Source texts of formatted documents:
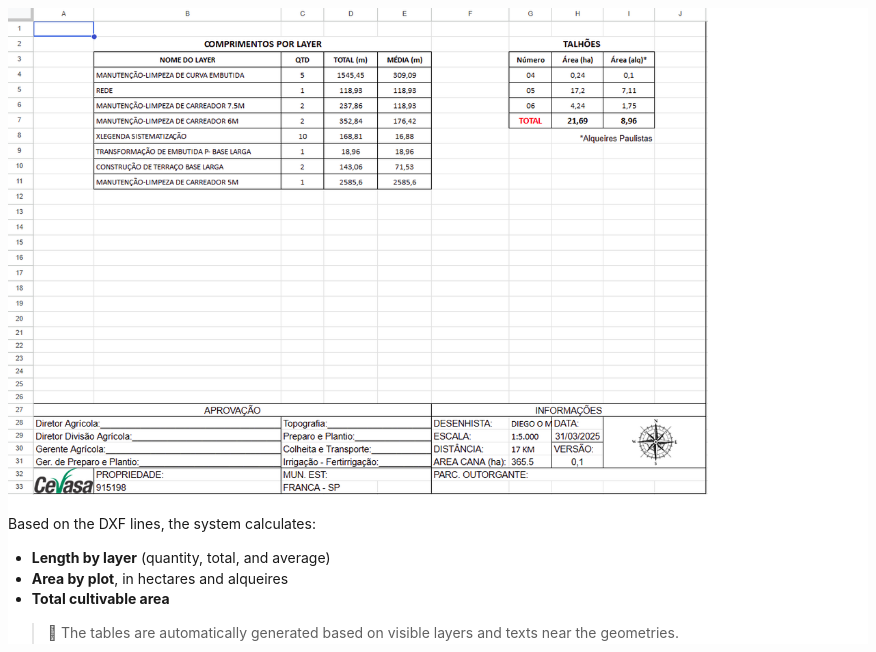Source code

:   <img src="docs/planilha_tabelas.png" alt="Tables" width="700">
</p>

Based on the DXF lines, the system calculates:

- **Length by layer** (quantity, total, and average)  
- **Area by plot**, in hectares and alqueires  
- **Total cultivable area**

> 🔄 The tables are automatically generated based on visible layers and texts near the geometries.

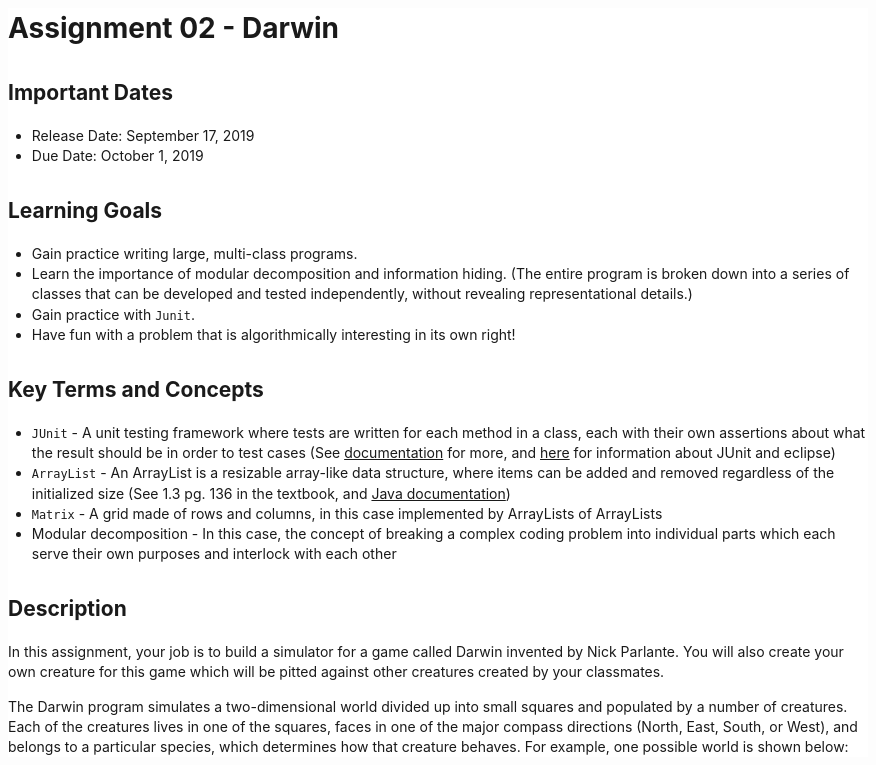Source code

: # Assignment 02 - Darwin

## Important Dates

* Release Date: September 17, 2019
* Due Date: October 1, 2019

## Learning Goals

* Gain practice writing large, multi-class programs.
* Learn the importance of modular decomposition and information hiding. (The entire program is
broken down into a series of classes that can be developed and tested independently, without revealing
representational details.)
* Gain practice with `Junit`.
* Have fun with a problem that is algorithmically interesting in its own right!

## Key Terms and Concepts

* `JUnit` - A unit testing framework where tests are written for each method in a class, each with their own assertions about what the result should be in order to test cases (See [documentation](https://junit.org/junit5/) for more, and [here](https://www.qualitestgroup.com/resources/knowledge-center/how-to-guide/set-junit-eclipse/) for information about JUnit and eclipse)
* `ArrayList` - An ArrayList is a resizable array-like data structure, where items can be added and removed regardless of the initialized size (See 1.3 pg. 136 in the textbook, and [Java documentation](https://docs.oracle.com/javase/8/docs/api/java/util/ArrayList.html))
* `Matrix` - A grid made of rows and columns, in this case implemented by ArrayLists of ArrayLists
* Modular decomposition - In this case, the concept of breaking a complex coding problem into individual parts which each serve their own purposes and interlock with each other


## Description

In this assignment, your job is to build a simulator for a game called Darwin invented by Nick Parlante. You will also create your own creature for this game which will be pitted against other creatures created by your classmates.

The Darwin program simulates a two-dimensional world divided up into small squares and populated by a
number of creatures. Each of the creatures lives in one of the squares, faces in one of the major compass
directions (North, East, South, or West), and belongs to a particular species, which determines how that
creature behaves. For example, one possible world is shown below:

** Task statement **
Your reply is to repeat, unchanged, the lines above running from the one with "with each other" up to and including the one with "number of creatures.".

** Reply to the task **
* Modular decomposition - In this case, the concept of breaking a complex coding problem into individual parts which each serve their own purposes and interlock with each other


## Description

In this assignment, your job is to build a simulator for a game called Darwin invented by Nick Parlante. You will also create your own creature for this game which will be pitted against other creatures created by your classmates.

The Darwin program simulates a two-dimensional world divided up into small squares and populated by a
number of creatures. Each of the creatures lives in one of the squares, faces in one of the major compass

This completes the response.